Slave Mentality

While I was leaving the office yesterday evening, I happened to reach the door to the elevator lobby about 4 steps behind one of the people that clean the office. He was coming from the other direction, and had already opened the door when I rounded to corner to head to the door. I stopped to let him go through the door first since I was obviously behind him, and I motioned to the door with an open palm to indicate to him that he could go ahead of me. He looked down at the floor and mumbled in broken English, “No. You go. You here first.”

I was shocked that someone in this country, and in these times, could so totally defer to another person without one of them obviously holding a higher station in life (such as a military rank, or a CEO of a company, or a Senator/Representative, or the President, or something like that.) I wasn’t even to the door first. He was. I figured that if he opened the door before I came into view that I should at least be polite enough to allow him to go through the door that he opened.

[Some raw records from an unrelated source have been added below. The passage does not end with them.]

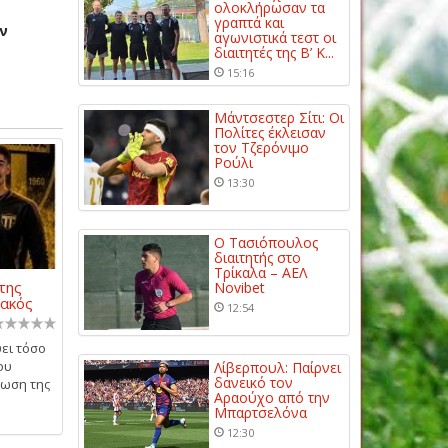
ολοκλήρωσαν τα
γραπτά και
ν
αγωνιστικά τεστ οι
διαιτητές της Β’ Κ...
15:16
Μάντσεστερ Σίτι: Οι
Πολίτες έκλεισαν
τον Τζερόνιμο
Ρούλι
13:30
Ο Τασιόπουλος
διαιτητής στο
Τρίκαλα – ΑΕΛ
της
Novibet
ιακός
12:54
ει τόσο
ου
Λίβερπουλ: Παίρνει
δανεικό τον
έωση της
Αραούχο από την
Μπαρτσελόνα
12:30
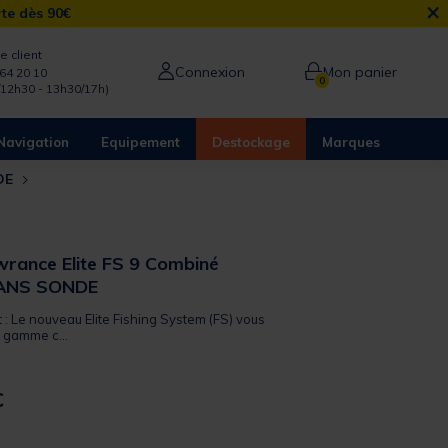
×
rte dès 90€
e client
Connexion
Mon panier
64 20 10
0
/12h30 - 13h30/17h)
Navigation
Equipement
Destockage
Marques
NDE
rance Elite FS 9 Combiné
 SANS SONDE
t : Le nouveau Elite Fishing System (FS) vous
 gamme c...
€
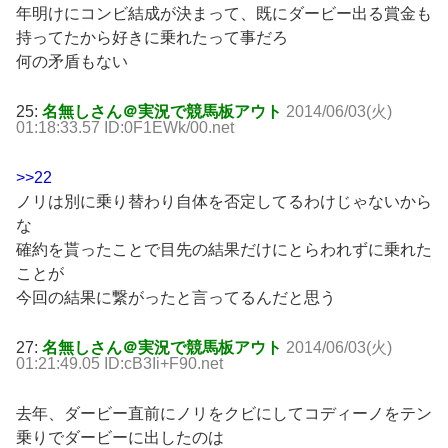
年明けにコンビ結成が決まって、既にダービー出る賞金も
持ってたから好きに乗れたって事だろ
何の矛盾もない
25:
名無しさん＠実況で競馬板アウト
2014/06/03(火)
01:18:33.57 ID:0F1EWk/00.net
>>22
ノリは別に乗り替わり自体を否定してるわけじゃないから
な
確約を貰ったことで目先の結果だけにとらわれずに乗れた
ことが
今回の結果に繋がったと言ってるんだと思う
27:
名無しさん＠実況で競馬板アウト
2014/06/03(火)
01:21:49.05 ID:cB3Ii+F90.net
去年、ダービー直前にノリをクビにしてコディーノをテン
乗りでダービーに出したのは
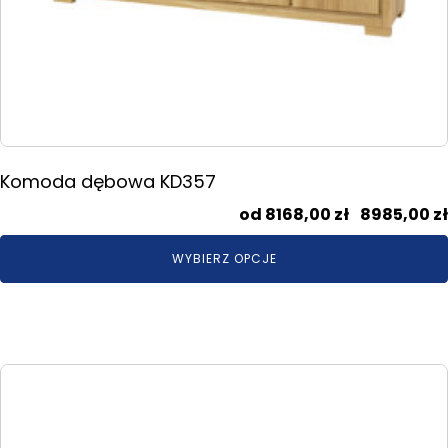
Komoda dębowa KD357
8168,00
zł
–
8985,00
zł
WYBIERZ OPCJE
Ten
produkt
ma
wiele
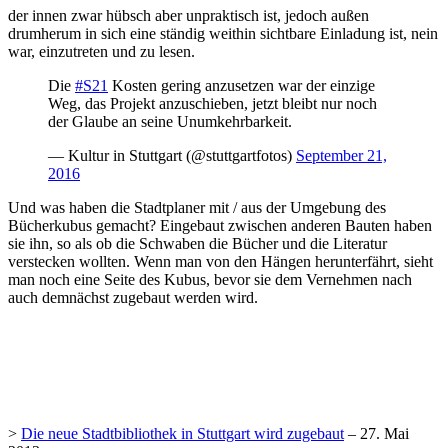
der innen zwar hübsch aber unpraktisch ist, jedoch außen
drumherum in sich eine ständig weithin sichtbare Einladung ist, nein
war, einzutreten und zu lesen.
Die
#S21
Kosten gering anzusetzen war der einzige
Weg, das Projekt anzuschieben, jetzt bleibt nur noch
der Glaube an seine Unumkehrbarkeit.
— Kultur in Stuttgart (@stuttgartfotos)
September 21,
2016
Und was haben die Stadtplaner mit / aus der Umgebung des
Bücherkubus gemacht? Eingebaut zwischen anderen Bauten haben
sie ihn, so als ob die Schwaben die Bücher und die Literatur
verstecken wollten. Wenn man von den Hängen herunterfährt, sieht
man noch eine Seite des Kubus, bevor sie dem Vernehmen nach
auch demnächst zugebaut werden wird.
>
Die neue Stadtbibliothek in Stuttgart wird zugebaut
– 27. Mai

I’m just a software engineer. I’m proud of what I have accomplished, and where I’m at in life, but that does not make be inherently better than the man that empties the trash in my office. There is no reason for them to defer to me in such a way, and I wish that they would look me in the eye, smile, and say (as best they can), “After you.”

Maybe their boss or manager has told them that they are not to fraternize with the people that work in the offices that they clean. I hope that’s not the case as I feel that everyone should treat (and be treated by) everyone as equals. We’re all human, after all.

While thinking about this on the way home from work, I realized that every single person that works for the building is like that. They hardly look at me, let alone make eye contact. They never talk to me even though I greet them first. It really makes me feel sorry for them that they are in a situation where they seem to be afraid of being fired for being nice to the people around them.

There is one exception. I don’t know his name, but I see one of the maintenance workers around all the time, and he’s very friendly and open. He always takes a moment or two to comment on the weather, ask how I’m doing, tell me to have a good weekend, and such like that. Little pleasantries that grease the wheels of human interaction. It’s really nothing special, but I like that kind of interaction with strangers. It’s not probing, in-depth, hard-hitting, or invasive. It’s just being friendly, and we need more of this in the world.

Slavery may be illegal, but the way some employers treat their employees, it is most certainly not dead.